WASHINGTON — U.S. Supreme Court Chief Justice John Roberts and newly-appointed Justice Brett Kavanaugh joined the liberal judges on the nation’s highest court on Monday to turn down appeals from two states challenging lower court rulings striking down efforts to defund Planned Parenthood’s participation in state Medicaid programs.
Justices Clarence Thomas, Samuel Alito and Neil Gorsuch were the only three of the nine judges who dissented with the decision not to hear the cases of Gee v. Planned Parenthood (out of Louisiana) and Anderson v. Planned Parenthood (out of Kansas). Four votes are needed to hear a case.
13 states had joined Louisiana and Kansas in amicus briefs, urging the Supreme Court to hear the appeals. Supportive states included Georgia, Idaho, Missouri, Michigan, Nebraska, Oklahoma, Texas, West Virginia, Wyoming, Utah and Wisconsin.

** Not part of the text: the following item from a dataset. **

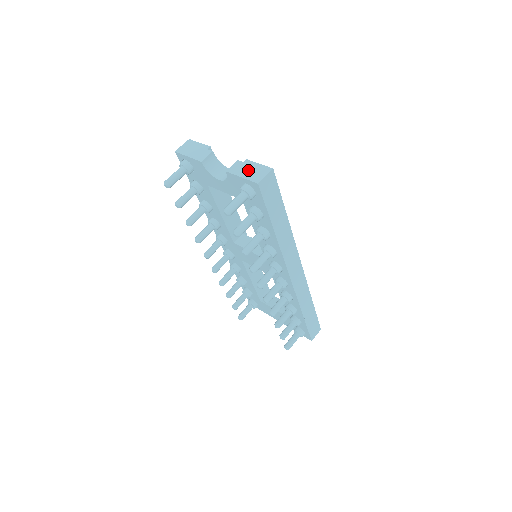
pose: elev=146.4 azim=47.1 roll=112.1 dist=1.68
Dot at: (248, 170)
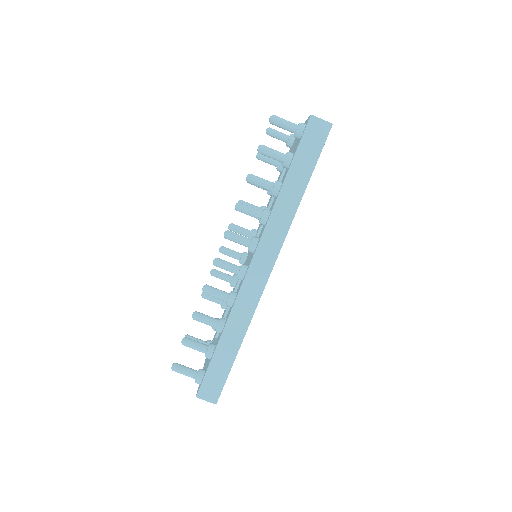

“The circuits are divided over whether Medicaid beneficiaries have a private right of action to challenge a state’s disqualification of a provider under the Medicaid Act. Five circuits have decided that the Medicaid provider-choice provision may be privately enforced under Section 1983, while one has held that it may not,” the Gee brief outlines.
It asked the court clear up the matter since “[u]ntil this split is resolved, patients in the Fifth, Sixth, Seventh, Ninth, and Tenth Circuits have the right to bring suit in federal court if their preferred provider’s agreement is terminated, while patients in the Eighth Circuit do not.”
Read the briefs here and here.
Chief Justice Clarence Thomas wrote an explanation of his dissent from the majority, noting that the cases before the court wouldn’t have even dealt with the legality of abortion, and that he fears his colleagues rejected the appeals simply because the name Planned Parenthood was involved.
“So what explains the court’s refusal to do its job here? I suspect it has something to do with the fact that some respondents in these cases are named ‘Planned Parenthood,'” Thomas lamented. “That makes the court’s decision particularly troubling, as the question presented has nothing to do with abortion.”
“It is true that these particular cases arose after several States alleged that Planned Parenthood affiliates had, among other things, engaged in ‘the illegal sale of fetal organs’ and ‘fraudulent billing practices,’ and thus removed Planned Parenthood as a state Medicaid provider,” he continued. “But these cases are not about abortion rights. They are about private rights of action under the Medicaid Act.”
Thomas added, “Resolving the question presented here would not even affect Planned Parenthood’s ability to challenge the States’ decisions; it concerns only the rights of individual Medicaid patients to bring their own suits.”
Read the dissent in full here.
Planned Parenthood applauded the appeal rejection, with new president Leana Wen referring to the abortion and contraceptive giant’s sexually-centered business as one of providing “health care.”
“We are pleased that lower court rulings protecting patients remain in place,” she said. “Every person has a fundamental right to health care, no matter who they are, where they live, or how much they earn. As a doctor, I have seen what’s at stake when people cannot access the care they need, and when politics gets in the way of people making their own health care choices.”
Psalm 119:136 says, “Rivers of waters run down mine eyes because they keep not Thy law.”